TASK GOAL: Among the records below, find the lines that contain "parameter" and copy each of them.

BEGIN SUPPLIED DATA

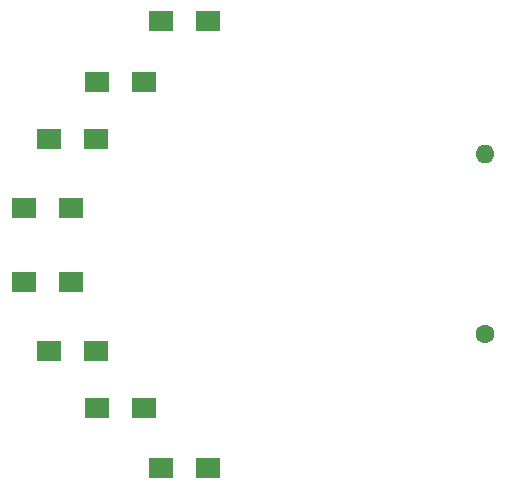
<source format=gbr>
G04 #@! TF.FileFunction,Soldermask,Top*
%FSLAX46Y46*%
G04 Gerber Fmt 4.6, Leading zero omitted, Abs format (unit mm)*
G04 Created by KiCad (PCBNEW 4.0.6) date 04/30/18 18:34:21*
%MOMM*%
%LPD*%
G01*
G04 APERTURE LIST*
%ADD10C,0.100000*%
%ADD11R,2.000000X1.700000*%
%ADD12C,1.600000*%
%ADD13O,1.600000X1.600000*%
G04 APERTURE END LIST*
D10*
D11*
X-19726500Y-3171700D03*
X-15726500Y-3171700D03*
D12*
X19304000Y-7620000D03*
D13*
X19304000Y7620000D03*
D11*
X-8156400Y18868500D03*
X-4156400Y18868500D03*
X-19726500Y3079700D03*
X-15726500Y3079700D03*
X-8156400Y-18960500D03*
X-4156400Y-18960500D03*
X-13570200Y13742800D03*
X-9570200Y13742800D03*
X-17588500Y8954000D03*
X-13588500Y8954000D03*
X-17588500Y-9046000D03*
X-13588500Y-9046000D03*
X-13570200Y-13834800D03*
X-9570200Y-13834800D03*
M02*

</source>
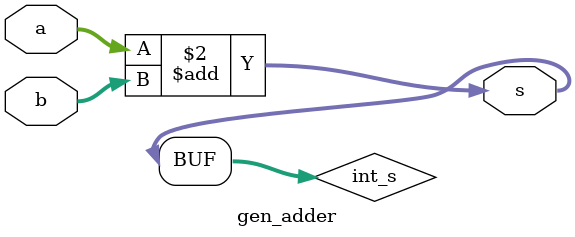
<source format=v>
module gen_adder
#(
	parameter IN_WIDTH = 32,
	parameter OUT_WIDTH = IN_WIDTH + 1
)
(
	input wire [IN_WIDTH - 1:0] a,
	input wire [IN_WIDTH - 1:0] b,
	output wire [OUT_WIDTH - 1:0] s
);
	reg [OUT_WIDTH - 1:0] int_s;
	assign s = int_s;
	always @(a or b)
	begin
		int_s <= a + b;
	end	
endmodule

</source>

END SUPPLIED DATA

ANSWER TO THIS TASK:
	parameter IN_WIDTH = 32,
	parameter OUT_WIDTH = IN_WIDTH + 1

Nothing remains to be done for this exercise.